Test your document-based retrieval system:
What do customers say about camera quality in smartphone reviews? I'm particularly interested in low-light performance.
Your agent should:
  1. Search reviews for camera-related content
  2. Extract specific mentions of camera features and performance
  3. Analyze sentiment around camera quality
  4. Provide quotes from actual reviews
  5. Summarize trends across multiple customer experiences

Sentiment analysis queries

Analyze customer satisfaction patterns for headphones. What are the most common complaints and praise points?
This tests the agent’s ability to:
  • Aggregate sentiment across multiple reviews
  • Identify common themes in feedback
  • Distinguish between different types of issues or praise
  • Provide actionable insights from unstructured feedback

Comparative analysis

Compare customer experiences between iPhone and Samsung phones based on actual user reviews. What are the key differences in satisfaction?
This requires:
  • Cross-product analysis using semantic search
  • Pattern recognition across different product categories
  • Balanced reporting of pros and cons
  • Context-aware insights about user preferences
Document retrieval insight The power of document-based RAG is in understanding context and nuance that structured data misses. Focus on semantic meaning over exact keyword matches.

What you’ve accomplished

In 25 minutes, you’ve mastered document-based RAG systems: MongoDB foundation: set up Atlas with vector search for document retrieval Unstructured data handling: loaded and indexed product reviews with flexible schemas Document search: implemented search across varying content structures Sentiment analysis: built patterns for understanding customer feedback and satisfaction trends Advanced aggregation: explored complex queries for multi-dimensional document analysis

The power of document-based retrieval

Document RAG unlocks insights from unstructured content: Before document RAG Limited to structured product information and marketing claims After document RAG Access to real customer experiences, sentiment trends, and nuanced feedback Combined with yesterday’s structured RAG, you now have comprehensive information retrieval capabilities.

Tomorrow - Day 20

Explore GraphRAG with Neo4j for complex relationship reasoning and knowledge discovery through connected data.

Pro tip for today

Test document retrieval with nuanced queries:
Test my document RAG system with these complex queries:
1. "What specific issues do customers mention about battery life across different devices?"
2. "How do customer experiences vary between verified and unverified purchasers?"
3. "What patterns emerge when customers compare competing products?"
4. "Which product features generate the most emotional responses in reviews?"

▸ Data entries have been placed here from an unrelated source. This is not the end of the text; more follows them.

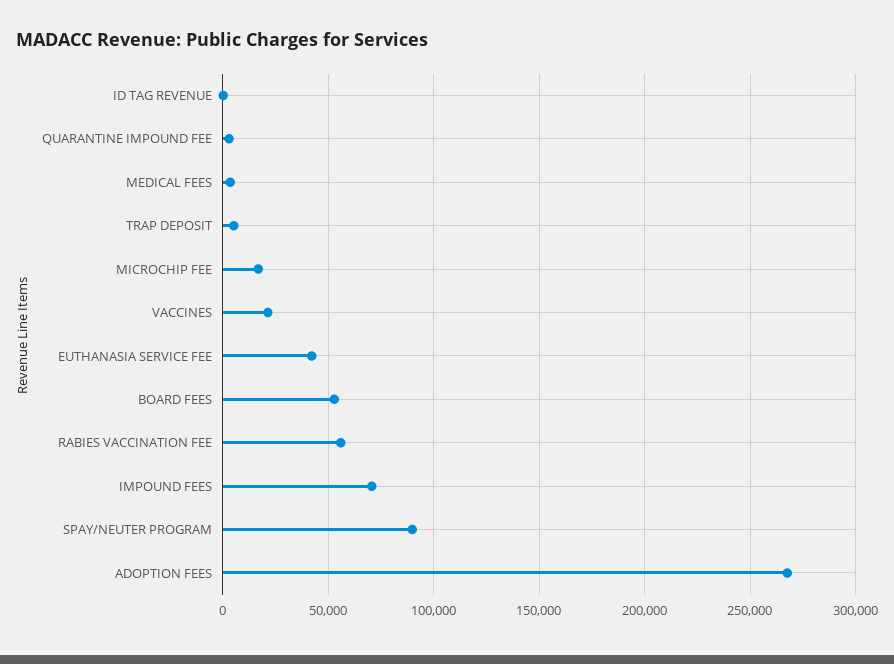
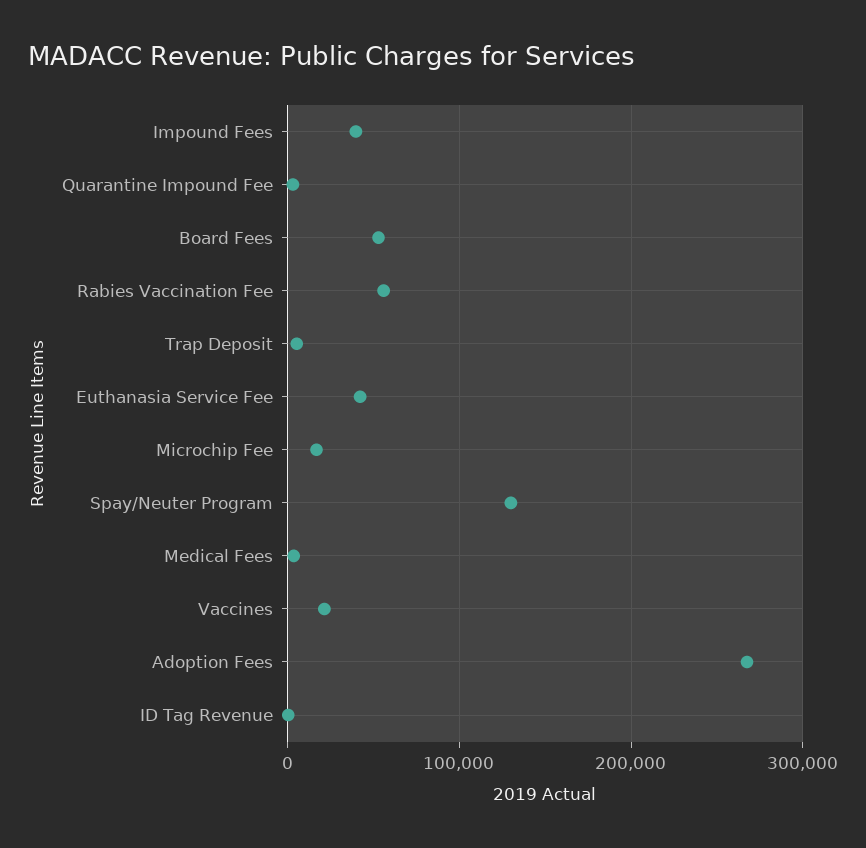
  {
    "ID TAG REVENUE": 0,
    "QUARANTINE IMPOUND FEE": 5000,
    "MEDICAL FEES": 5000,
    "TRAP DEPOSIT": 5000,
    "MICROCHIP FEE": 15000,
    "VACCINES": 20000,
    "EUTHANASIA SERVICE FEE": 40000,
    "BOARD FEES": 55000,
    "RABIES VACCINATION FEE": 55000,
-   "IMPOUND FEES": 70000,
+   "IMPOUND FEES": 40000,
-   "SPAY/NEUTER PROGRAM": 90000,
+   "SPAY/NEUTER PROGRAM": 130000,
    "ADOPTION FEES": 270000
  }

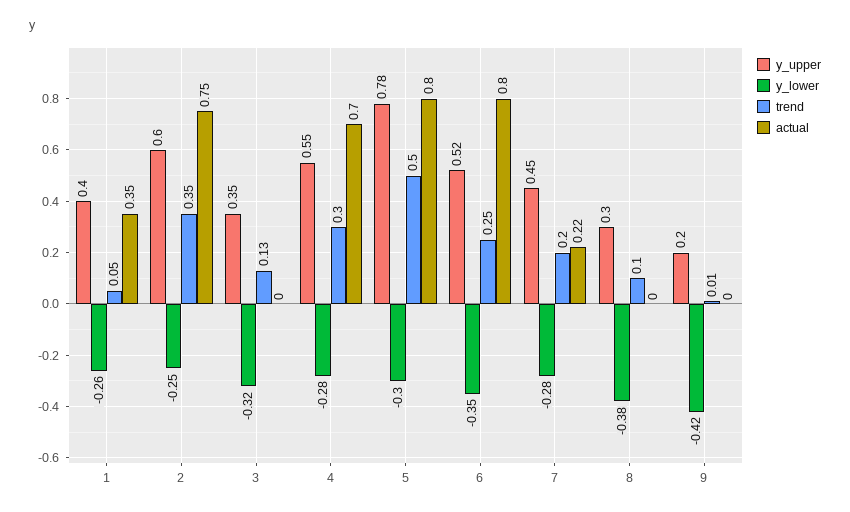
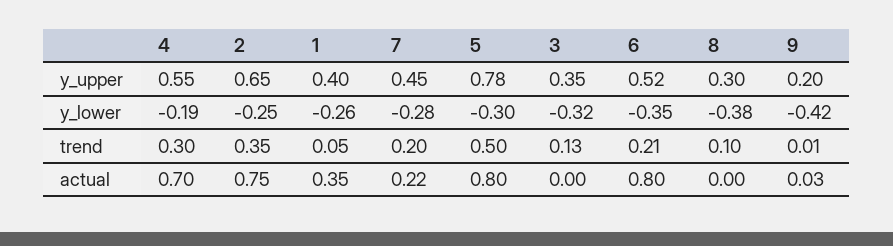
  {
    "y_upper": {
      "1": 0.4,
-     "2": 0.6,
+     "2": 0.65,
      "3": 0.35,
      "4": 0.55,
      "5": 0.78,
      "6": 0.52,
      "7": 0.45,
      "8": 0.3,
      "9": 0.2
    },
    "y_lower": {
      "1": -0.26,
      "2": -0.25,
      "3": -0.32,
-     "4": -0.28,
+     "4": -0.19,
      "5": -0.3,
      "6": -0.35,
      "7": -0.28,
      "8": -0.38,
      "9": -0.42
    },
    "trend": {
      "1": 0.05,
      "2": 0.35,
      "3": 0.13,
      "4": 0.3,
      "5": 0.5,
-     "6": 0.25,
+     "6": 0.21,
      "7": 0.2,
      "8": 0.1,
      "9": 0.01
    },
    "actual": {
      "1": 0.35,
      "2": 0.75,
      "3": 0,
      "4": 0.7,
      "5": 0.8,
      "6": 0.8,
      "7": 0.22,
      "8": 0,
-     "9": 0
+     "9": 0.03
    }
  }

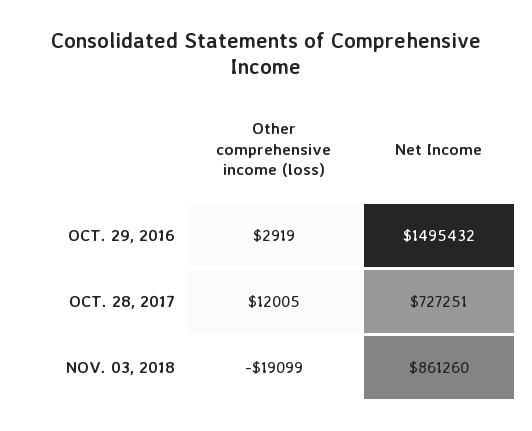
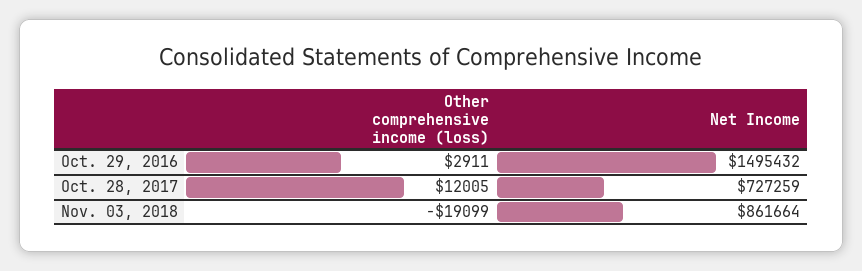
  {
    "Other comprehensive income (loss)": {
-     "OCT. 29, 2016": 2919,
+     "OCT. 29, 2016": 2911,
      "OCT. 28, 2017": 12005,
      "NOV. 03, 2018": -19099
    },
    "Net Income": {
      "OCT. 29, 2016": 1495432,
-     "OCT. 28, 2017": 727251,
+     "OCT. 28, 2017": 727259,
-     "NOV. 03, 2018": 861260
+     "NOV. 03, 2018": 861664
    }
  }

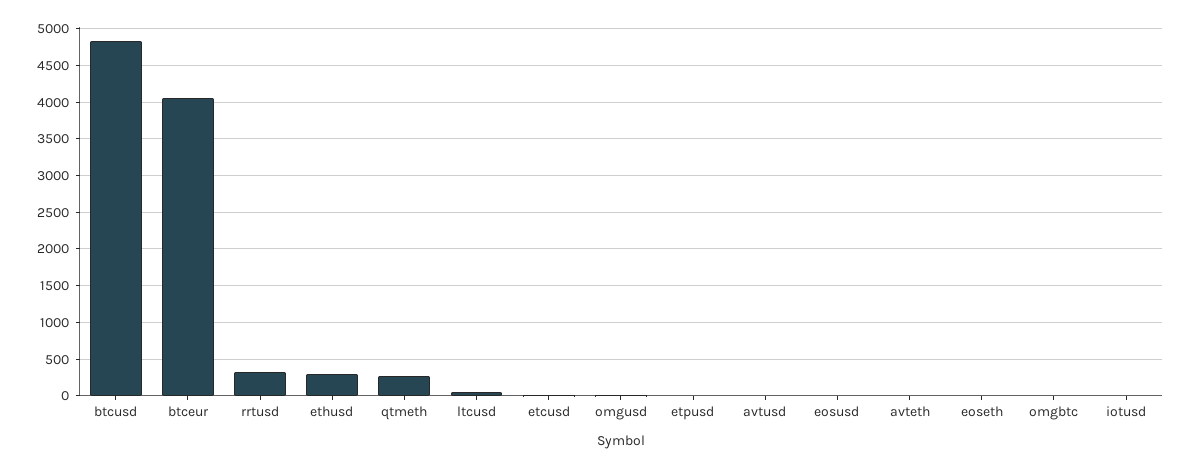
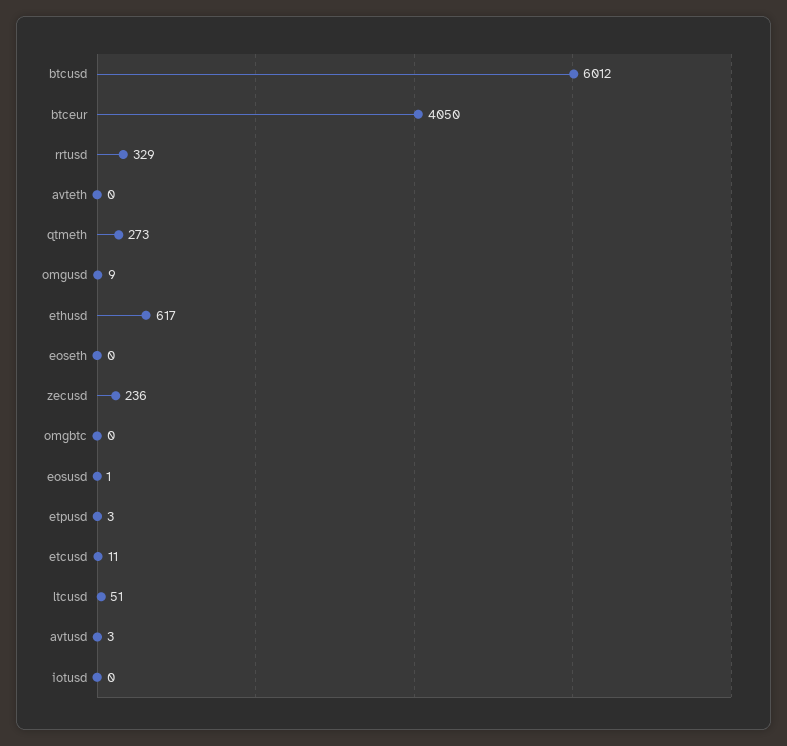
  {
-   "btcusd": 4800,
+   "btcusd": 6012,
    "btceur": 4050,
    "rrtusd": 329,
-   "ethusd": 300,
+   "ethusd": 617,
    "qtmeth": 273,
    "ltcusd": 51,
    "etcusd": 11,
    "omgusd": 9,
    "etpusd": 3,
    "avtusd": 3,
    "eosusd": 1,
    "avteth": 0,
    "eoseth": 0,
    "omgbtc": 0,
-   "iotusd": 0
+   "iotusd": 0,
+   "zecusd": 236
  }

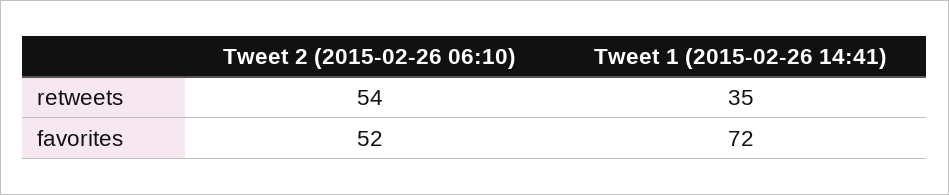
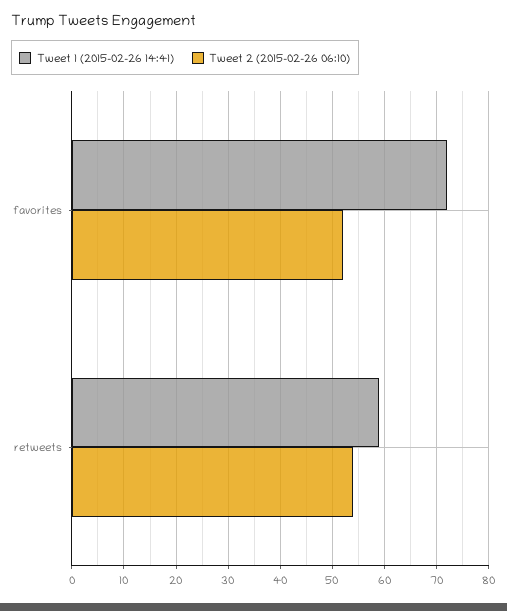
  {
    "Tweet 2 (2015-02-26 06:10)": {
      "retweets": 54,
      "favorites": 52
    },
    "Tweet 1 (2015-02-26 14:41)": {
-     "retweets": 35,
+     "retweets": 60,
      "favorites": 72
    }
  }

How well does the system understand context and extract insights from unstructured text?
This reveals the sophistication of your document-based retrieval system.
Time to complete: ~25 minutes Skills learned MongoDB Atlas setup, document-based retrieval, semantic search across unstructured data, sentiment analysis, advanced aggregation patterns Next: day 20 - GraphRAG with Neo4j for relationship-based knowledge discovery
Remember: document-based RAG excels at capturing human context, emotion, and nuanced experiences that structured data often misses. Use it for understanding “why” not just “what.”